**TASK INPUTS**
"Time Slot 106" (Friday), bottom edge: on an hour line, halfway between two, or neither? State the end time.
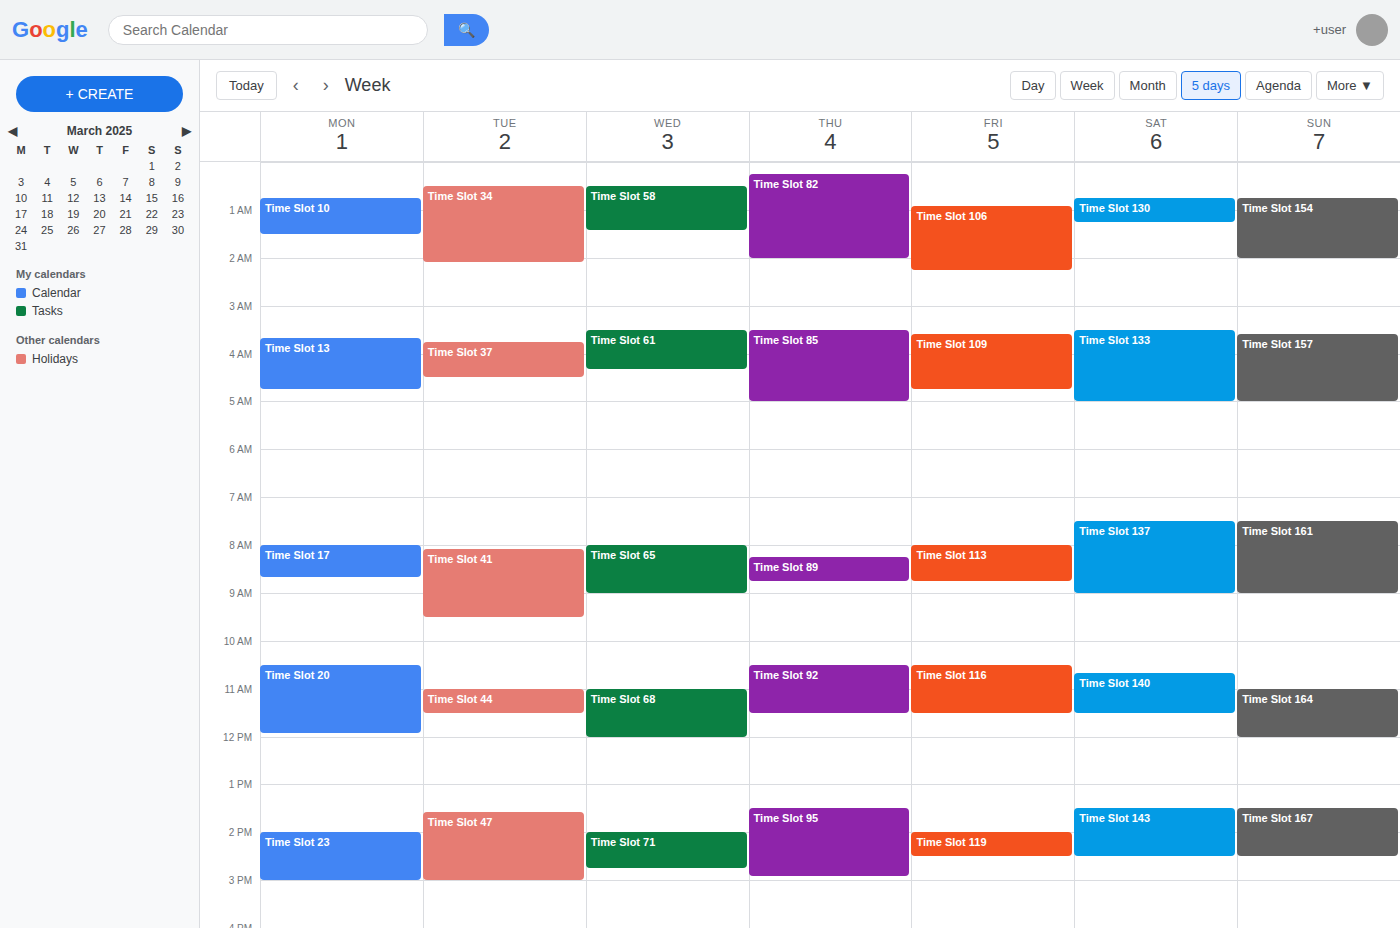
2:15 AM -- neither: a quarter of the way from the 2 AM line to the 3 AM line.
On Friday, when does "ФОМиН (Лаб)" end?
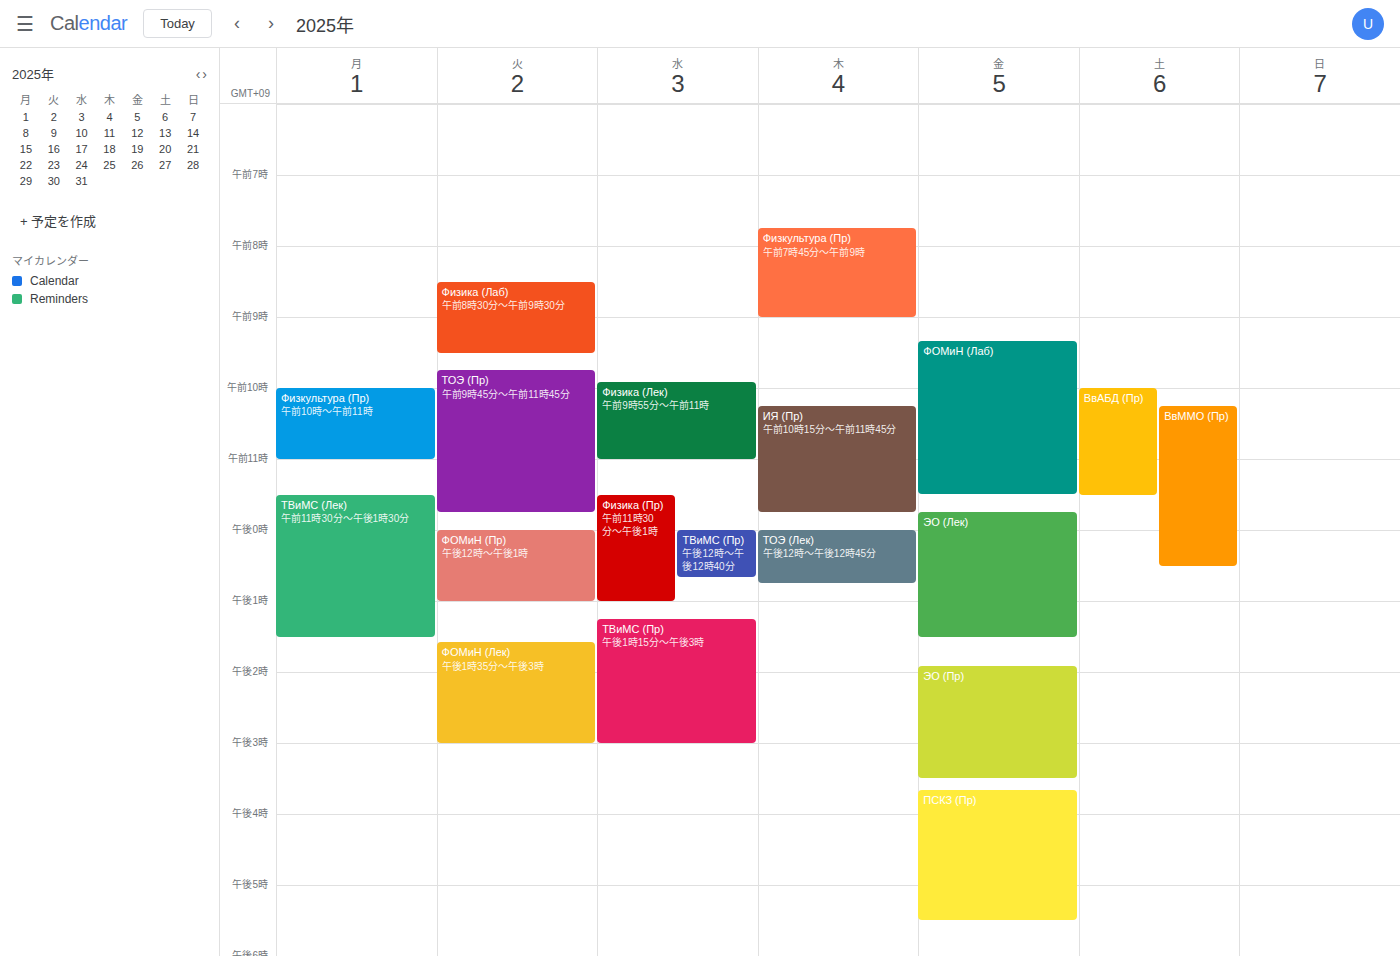
11:30 AM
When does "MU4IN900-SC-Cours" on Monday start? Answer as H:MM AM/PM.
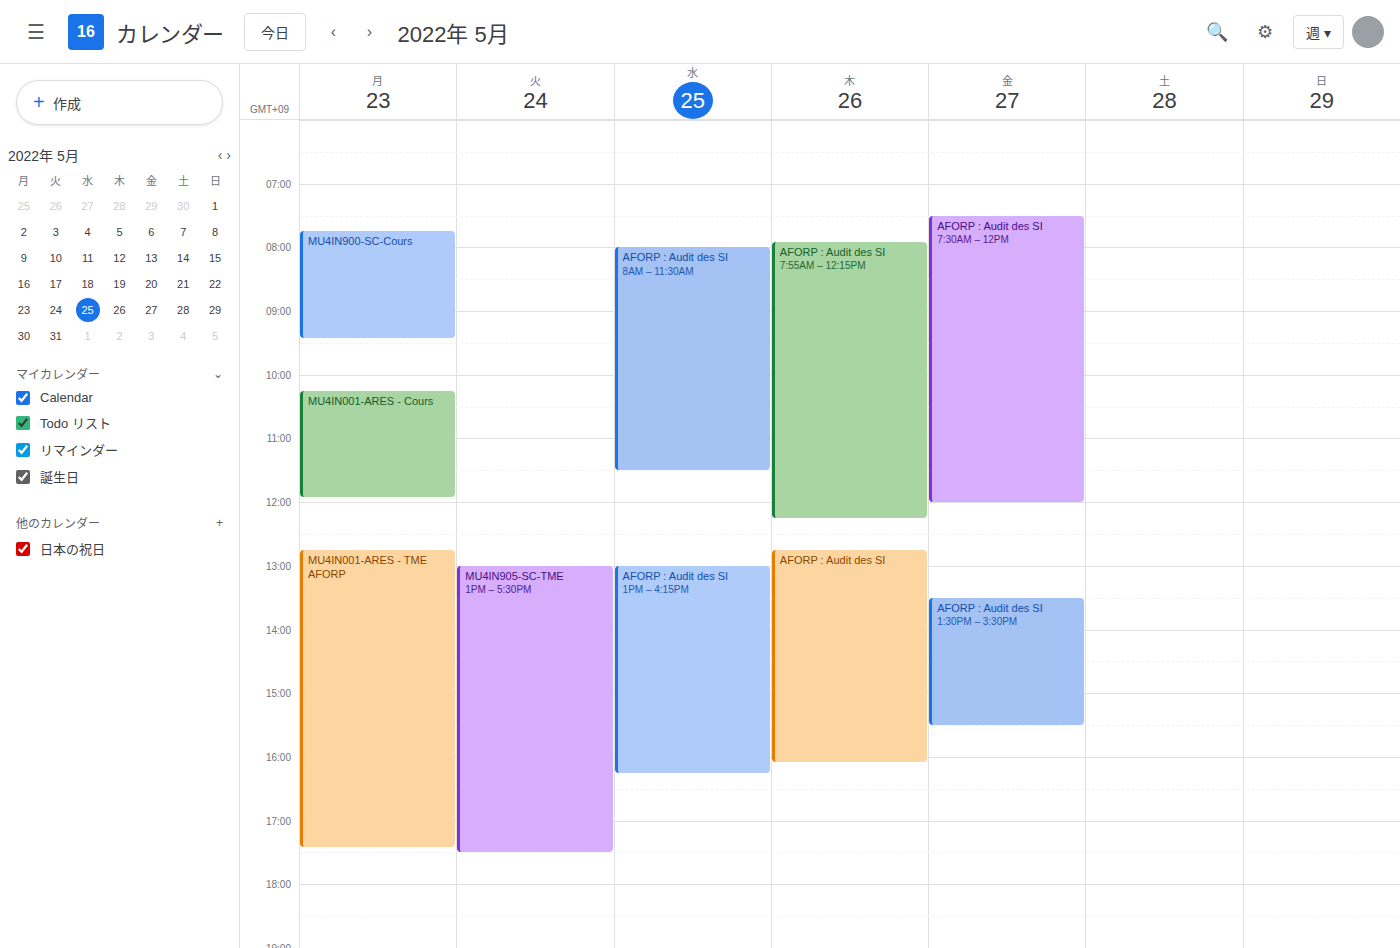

**AIM OF THE TASK**
Copy the rows above word for word, leaving out the pictures.

**REPLY TO THE EXERCISE**
"Time Slot 106" (Friday), bottom edge: on an hour line, halfway between two, or neither? State the end time.
2:15 AM -- neither: a quarter of the way from the 2 AM line to the 3 AM line.
On Friday, when does "ФОМиН (Лаб)" end?
11:30 AM
When does "MU4IN900-SC-Cours" on Monday start? Answer as H:MM AM/PM.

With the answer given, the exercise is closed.